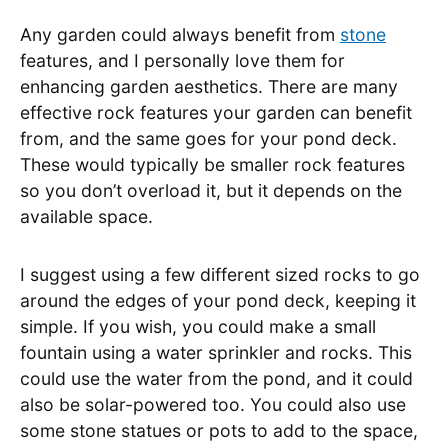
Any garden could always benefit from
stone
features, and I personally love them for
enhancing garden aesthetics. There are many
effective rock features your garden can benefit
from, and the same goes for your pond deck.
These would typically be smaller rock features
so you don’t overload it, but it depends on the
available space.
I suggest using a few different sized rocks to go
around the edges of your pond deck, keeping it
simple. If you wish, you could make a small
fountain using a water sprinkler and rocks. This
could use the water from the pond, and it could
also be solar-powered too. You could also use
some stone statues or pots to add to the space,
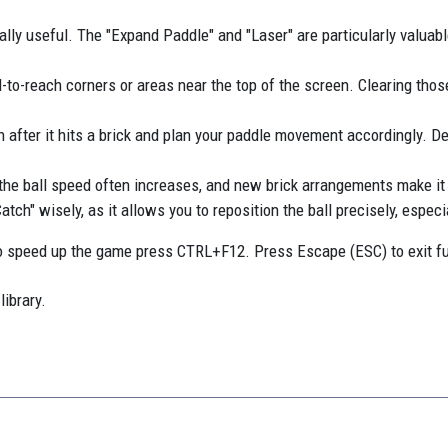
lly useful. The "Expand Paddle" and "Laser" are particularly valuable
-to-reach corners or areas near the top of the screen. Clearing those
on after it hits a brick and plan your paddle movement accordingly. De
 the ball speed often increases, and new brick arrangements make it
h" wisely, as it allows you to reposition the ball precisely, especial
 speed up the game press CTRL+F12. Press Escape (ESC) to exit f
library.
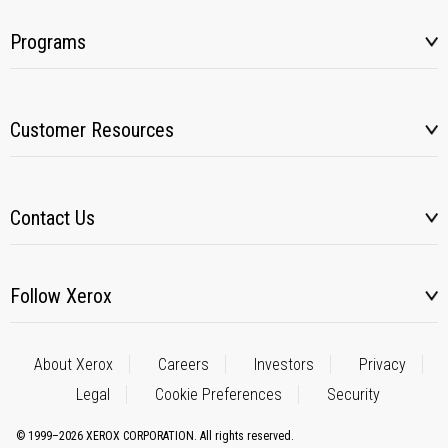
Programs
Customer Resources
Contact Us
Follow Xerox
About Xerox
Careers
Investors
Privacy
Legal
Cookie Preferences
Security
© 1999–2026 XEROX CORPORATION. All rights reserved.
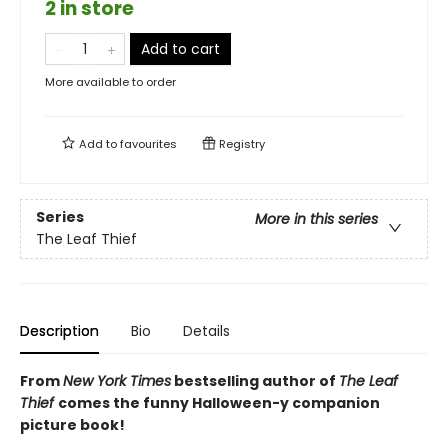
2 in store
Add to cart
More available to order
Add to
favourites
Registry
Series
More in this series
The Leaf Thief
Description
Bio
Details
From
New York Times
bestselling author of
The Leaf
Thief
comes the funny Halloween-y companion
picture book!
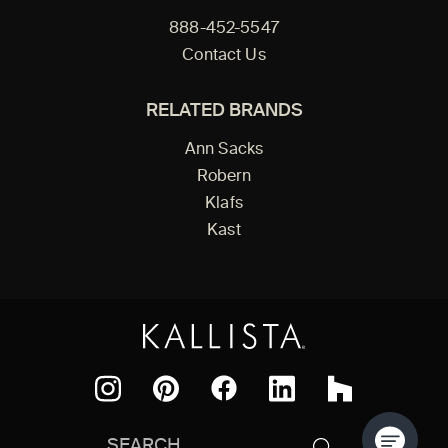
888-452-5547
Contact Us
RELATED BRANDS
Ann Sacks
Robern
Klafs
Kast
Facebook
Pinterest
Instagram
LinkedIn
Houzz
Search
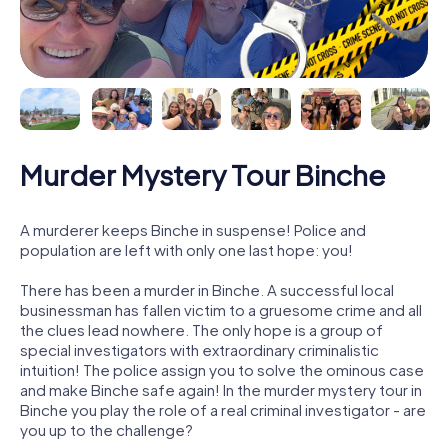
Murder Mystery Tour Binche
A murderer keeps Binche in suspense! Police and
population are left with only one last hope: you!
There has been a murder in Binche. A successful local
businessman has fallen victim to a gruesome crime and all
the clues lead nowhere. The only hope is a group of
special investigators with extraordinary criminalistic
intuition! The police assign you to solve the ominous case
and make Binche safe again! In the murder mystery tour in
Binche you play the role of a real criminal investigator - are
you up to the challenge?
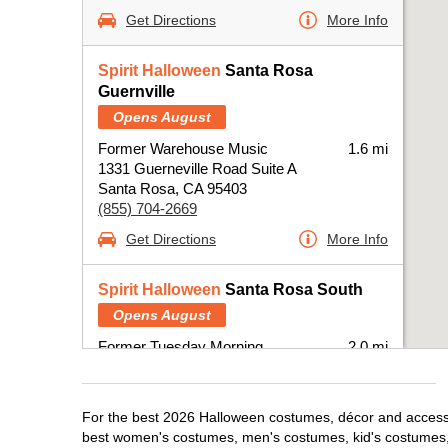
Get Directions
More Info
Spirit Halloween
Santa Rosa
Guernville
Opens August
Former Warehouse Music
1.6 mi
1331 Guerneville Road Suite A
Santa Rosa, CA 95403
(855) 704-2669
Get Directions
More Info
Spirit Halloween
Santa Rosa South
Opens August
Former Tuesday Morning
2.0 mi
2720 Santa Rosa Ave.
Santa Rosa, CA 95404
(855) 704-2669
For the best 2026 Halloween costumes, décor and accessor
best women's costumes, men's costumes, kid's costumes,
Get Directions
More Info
==
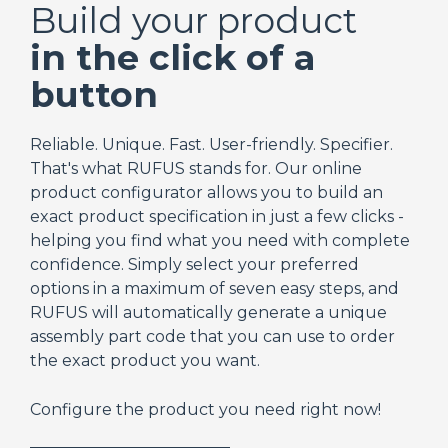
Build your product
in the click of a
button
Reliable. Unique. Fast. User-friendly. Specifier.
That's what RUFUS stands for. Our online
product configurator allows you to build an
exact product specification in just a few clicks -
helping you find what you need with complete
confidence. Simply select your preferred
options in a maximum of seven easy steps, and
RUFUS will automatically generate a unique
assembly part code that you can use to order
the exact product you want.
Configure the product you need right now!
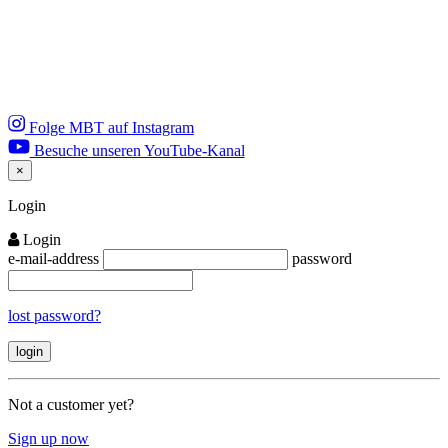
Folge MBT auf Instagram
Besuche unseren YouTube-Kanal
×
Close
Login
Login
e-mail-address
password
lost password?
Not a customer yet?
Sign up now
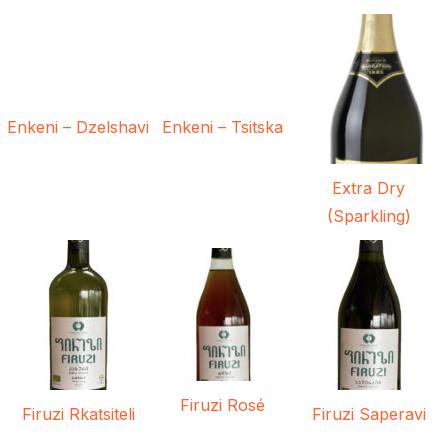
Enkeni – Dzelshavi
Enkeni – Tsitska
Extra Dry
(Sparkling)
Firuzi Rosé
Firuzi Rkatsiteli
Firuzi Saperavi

WHAT IS BEING ASKED
Please copy the lines in the records above between the one holding "Any garden could always benefit from" and the one holding "available space.", inclusive, exactly and with no other line.

RESPONSE TO THIS TASK
Any garden could always benefit from
stone
features, and I personally love them for
enhancing garden aesthetics. There are many
effective rock features your garden can benefit
from, and the same goes for your pond deck.
These would typically be smaller rock features
so you don’t overload it, but it depends on the
available space.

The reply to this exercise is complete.